The Indian counterpart of Unit 669, the Garud Commando Force, is much younger. It was established in 2003, but managed to accumulate considerable operational experience.
The Garud arrived in Israel with minimal equipment, and the weapons for the exercises were supplied to them by Unit 669.
Fortunately for them, they were supplied with Israeli-made weapons, which are not unfamiliar to them, as they already routinely use the Tavor bullpup assault rifle, the Negev light machine gun and the old Galil rifle.
After an initial demonstration by the 669 soldiers, where Garud commandos witnessed them practicing hostage rescue, a search and rescue operation took place the next day, simulating the location, treatment and evacuation of a pilot that crashed in enemy territory.
"They learned from us many things, such as escape and survival techniques, reading topographic terrain maps, navigating without tools, observing a village to learn its routine, relying on water sources in enemy territory, and more," said 669's First Lieutenant Tal, one of the commanders of the exercise.
"It opened them to a whole new world," he boasted. "We introduced them to geologists who explained how to find water sources. They were thrilled about the comfort of our equipment, from the light helmet to the size-reduced combat vest."
As in the rest of the Indian army, even in Garud, which belongs to the special forces, the units are professional and recruitment is not mandatory.
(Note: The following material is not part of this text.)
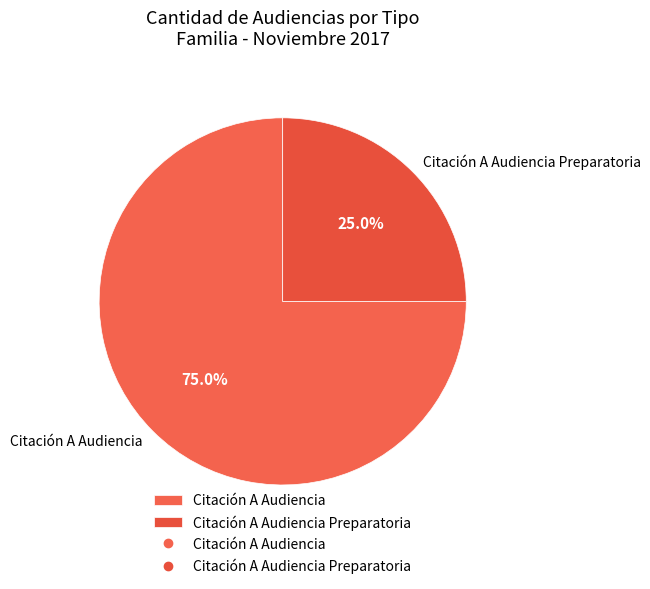

Between Citación A Audiencia and Citación A Audiencia Preparatoria, which is larger?

Citación A Audiencia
A soldier enlists for 14 years and an officer for 20 years.
Still, quite a few eyebrows were raised by the soldiers of Unit 669 over the formality within Garud and the distance its commanders kept from their soldiers.
Despite the fact they were far from fresh recruits, the soldiers who stayed in Palmachim rarely displayed closeness to their commanders, and the two groups made sure to drive separately in cars as the clear hierarchical separation between them was maintained at all times.
"Our approach is different because we believe that fighters who are constantly with their commanders in a routine will function better with them on the battlefield," said First Lieutenant Tal.